BA: Reusable Performance Models for Distributed Dataflows
This topic area includes a larger set of different thesis topics in the realm of data-parallel processing. In particular, we are interested in conceptualizing and developing methods that not only model the performance of distributed dataflow jobs, but are also reusable due to their generalized and context-aware design. Topics can be:
- Bachelor/Master: Approaches to measure the similarity of dataflow jobs (e.g. using Graph Neural Networks)
- Bachelor/Master: Efficient profiling of dataflow jobs for optimal resource allocation
- Bachelor/Master: Context-aware prediction models for robust performance forecasts
- Bachelor/Master: Intelligent scheduling of distributed dataflows (e.g. in a shared cluster)
All topics evaluate their approaches with distributed dataflow frameworks and example dataflow jobs.

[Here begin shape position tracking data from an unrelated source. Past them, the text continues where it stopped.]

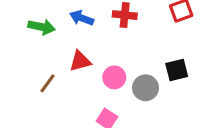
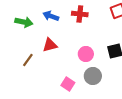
pink circle: (114, 77) -> (86, 54), moved
gray circle: (145, 88) -> (93, 76), moved

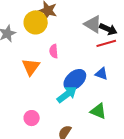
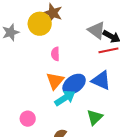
orange triangle: (31, 67) -> (55, 81), moved
blue triangle: (101, 74) -> (101, 80), size x1.5
green triangle: (98, 111) -> (95, 117), turned 48

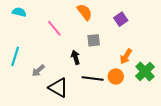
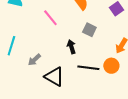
gray square: (94, 40) -> (89, 30), turned 32

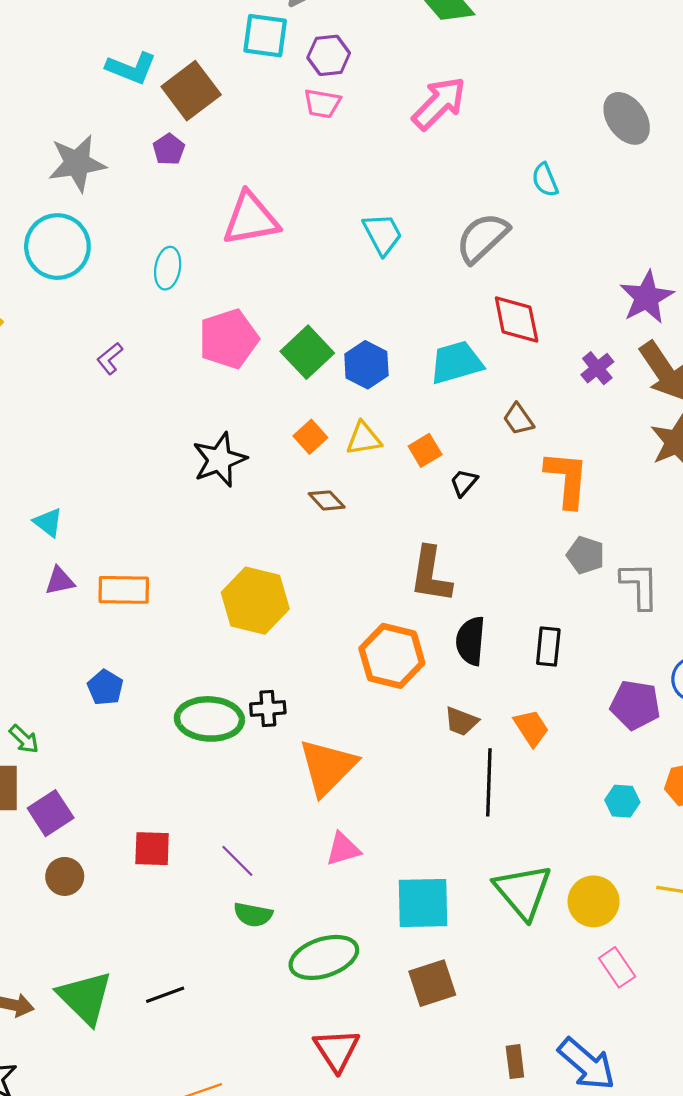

Prerequisites for working on this topic are advanced knowledge in Docker and Kubernetes, and excellent programming skills in at least one programming language like Java, Scala, or Python. It is advantageous to have solid skills in machine learning, or a keen interest in applying machine learning algorithms (e.g. reinforcement learning, deep learning) in the domain of distributed dataflows.
Students interested in topics not mentioned above but which relate to scheduling, profiling, resource allocation, or other aspects of distributed dataflows are welcome to send an email.
Thesis can be written in either German or English language.